Il lui semblait que le sang avait quitté son cerveau.
— On a retrouvé leur bagnole à deux blocs de là, rue Bréguet. Un Q7 noir. Immatriculé 360 643 AP 33. Ça te dit toujours rien ?
Anaïs conservait le silence, cherchant à connecter de nouveau ses neurones. Janusz s’en était donc sorti une nouvelle fois. Les seules bonnes nouvelles qu’elle pouvait espérer désormais de sa part, c’étaient des cadavres.
— D’après les premières constatations, le locataire du loft répond au signalement de Janusz.
— Comment es-tu au courant ? demanda-t-elle en tournant sa clé de contact.
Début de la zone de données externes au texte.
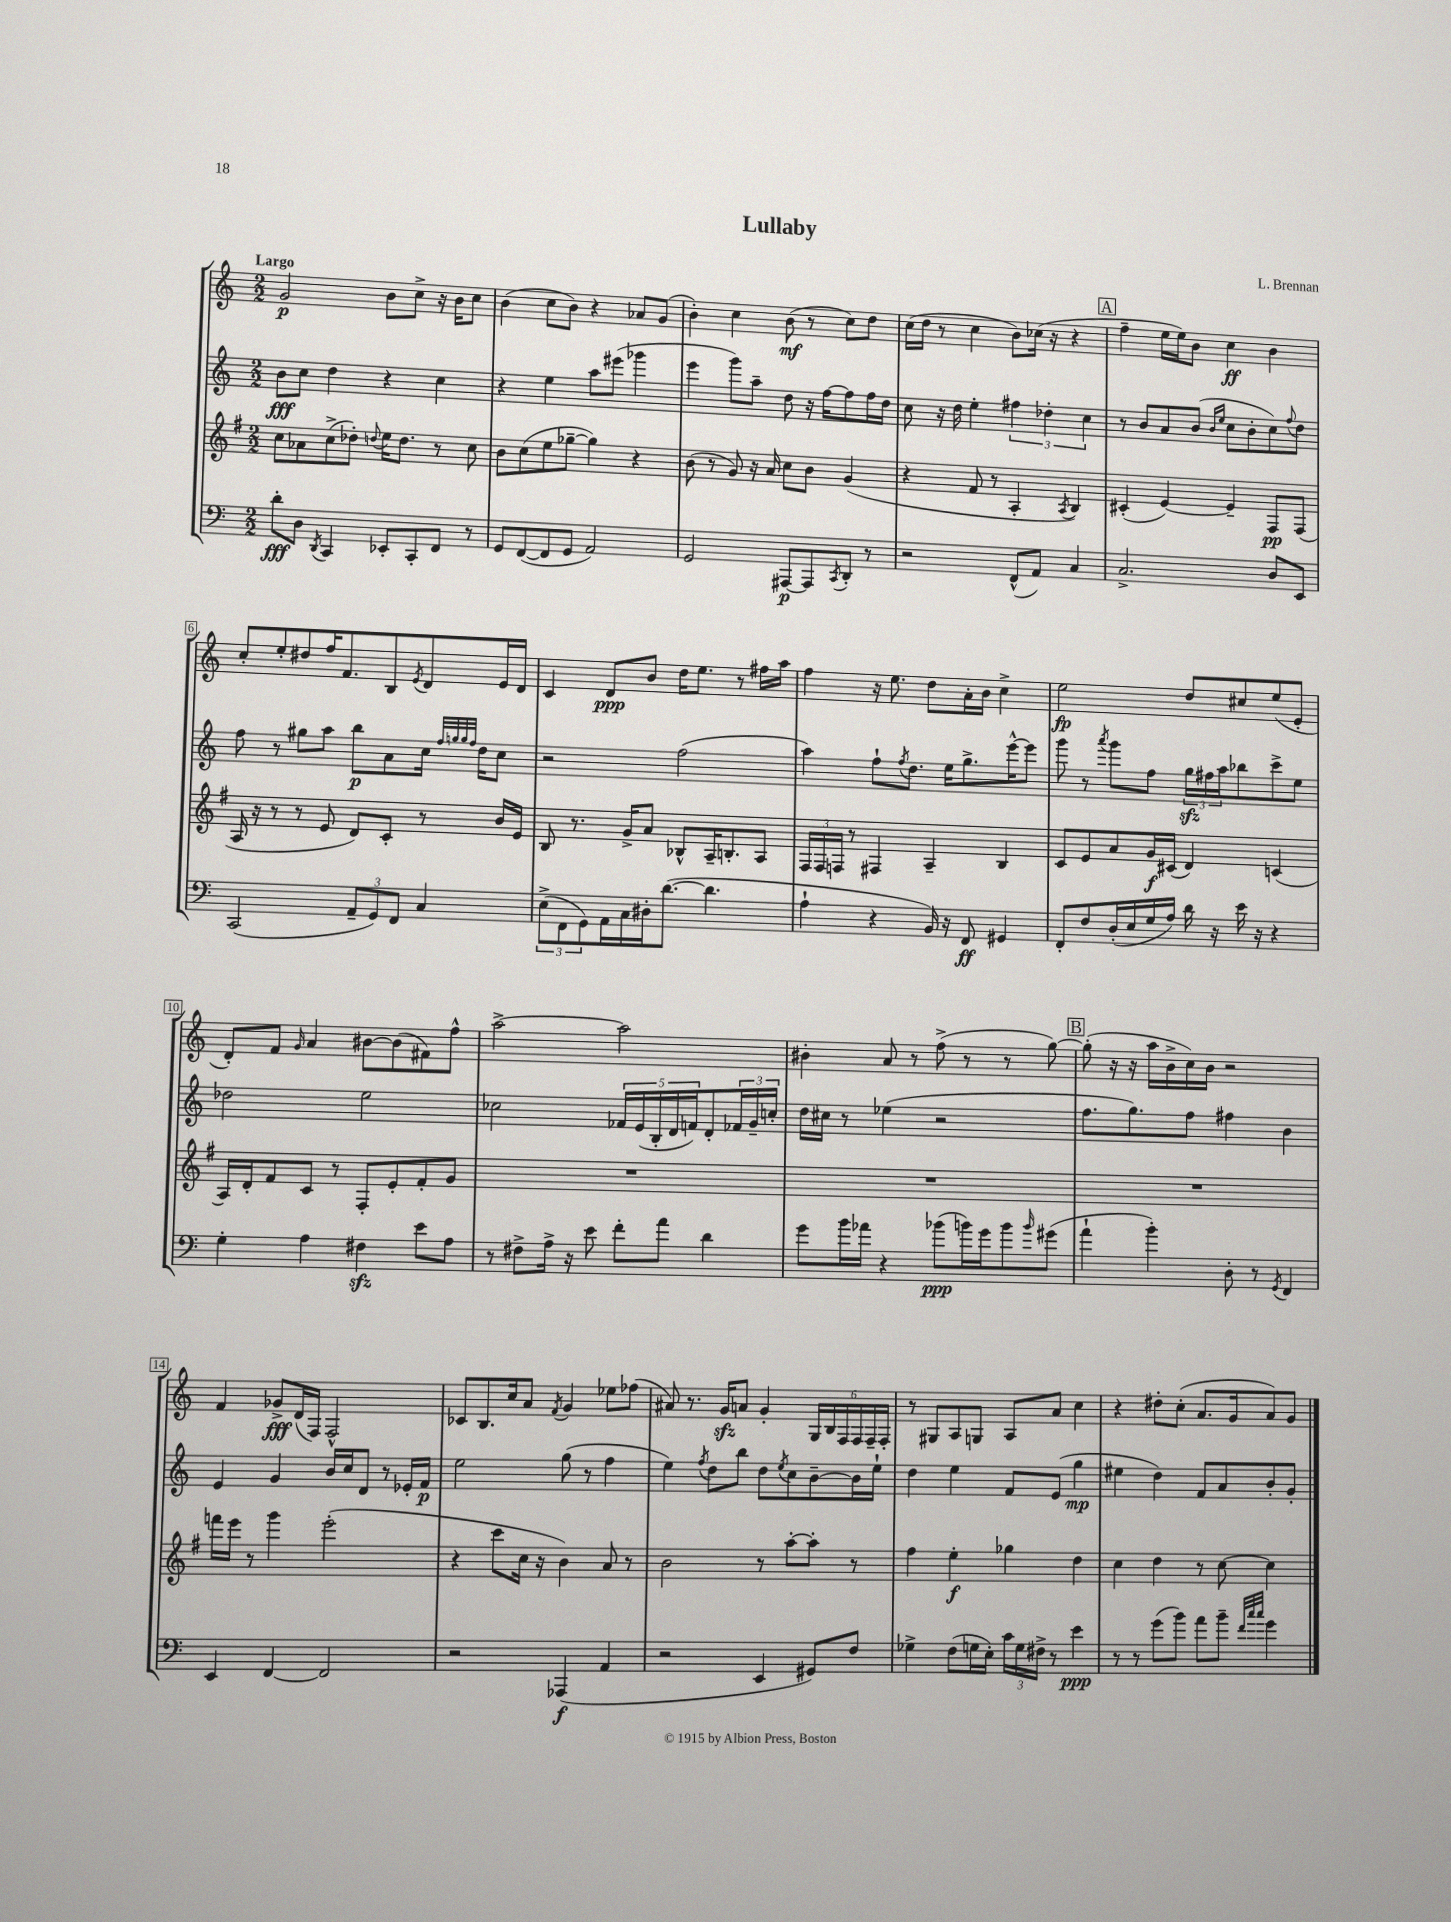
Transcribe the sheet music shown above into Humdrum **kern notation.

— Une indiscrétion de couloir. Y a rien de plus spongieux que les murs de la Boîte.
— Qui est sur le coup ?
— La Crim. Mais je vais appeler le proc. Cette affaire est liée à la fusillade de la rue de Montalembert. Elle me revient.
— Tu peux le prouver ?
— Je le prouverai si on me file l’affaire.
— Où sont les corps ?
— À ton avis ? À l’IML.
Elle ne savait pas où c’était mais elle trouverait.
— On se retrouve là-bas ?
— Je sais pas ce que tu m’as fait, ricana-t-il. Tu me la mets profond et j’en redemande. Peut-être qu’on s’engage dans une relation SM ?
— Dans une demi-heure ?
— Je suis en route. Je t’attends là-bas.
Les deux fœtus flottent dans le liquide amniotique comme des petits astronautes. Entre sang et eau, air et esprit. Ils sont légers, imbriqués l’un dans l’autre. Le premier est le plus imposant. Pourtant, c’est lui qui plane en hauteur. Le deuxième est blotti sur la paroi inférieure de l’utérus. Un vaincu. Au-dessus d’eux, un réseau de vaisseaux dessine des arabesques, des sillons à la manière de racines volantes, comme celles des plantes qu’on cultive en apesanteur dans les stations spatiales.
— Nous avons un problème.
Un cabinet médical. Le médecin fixe l’homme et la femme enceinte qui se tiennent de l’autre côté de son bureau. Une jeune blonde, aux cheveux presque blancs, un barbu imposant. La pièce possède les couleurs de l’automne. Du rouge, de l’ocre, du mordoré. Rien que du bois verni et des tentures pourpres.
— Quel problème ?
La femme, mains serrées sur son ventre rebondi, a posé la question sur un ton agressif qui dissimule mal sa peur. Elle a le type slave. Des pommettes hautes. Des yeux de chat. Des cheveux si fins qu’ils s’irisent dans les rayons du soleil. Sur son torse, entre ses seins tendus de femme enceinte, une croix étincelle.
L’homme est la version masculine du type slave. Chemise de bûcheron, épaules larges, barbe fournie. Mâchoire en soc de charrue.
Le médecin paraît mal à l’aise. Une figure d’imprécateur. Jeune mais déjà presque plus de cheveux. Son front lustré prolonge une figure osseuse, comme le développement d’une idée entêtante, obsessionnelle. Ses lèvres fines produisent des mots secs, sans chair ni fioriture.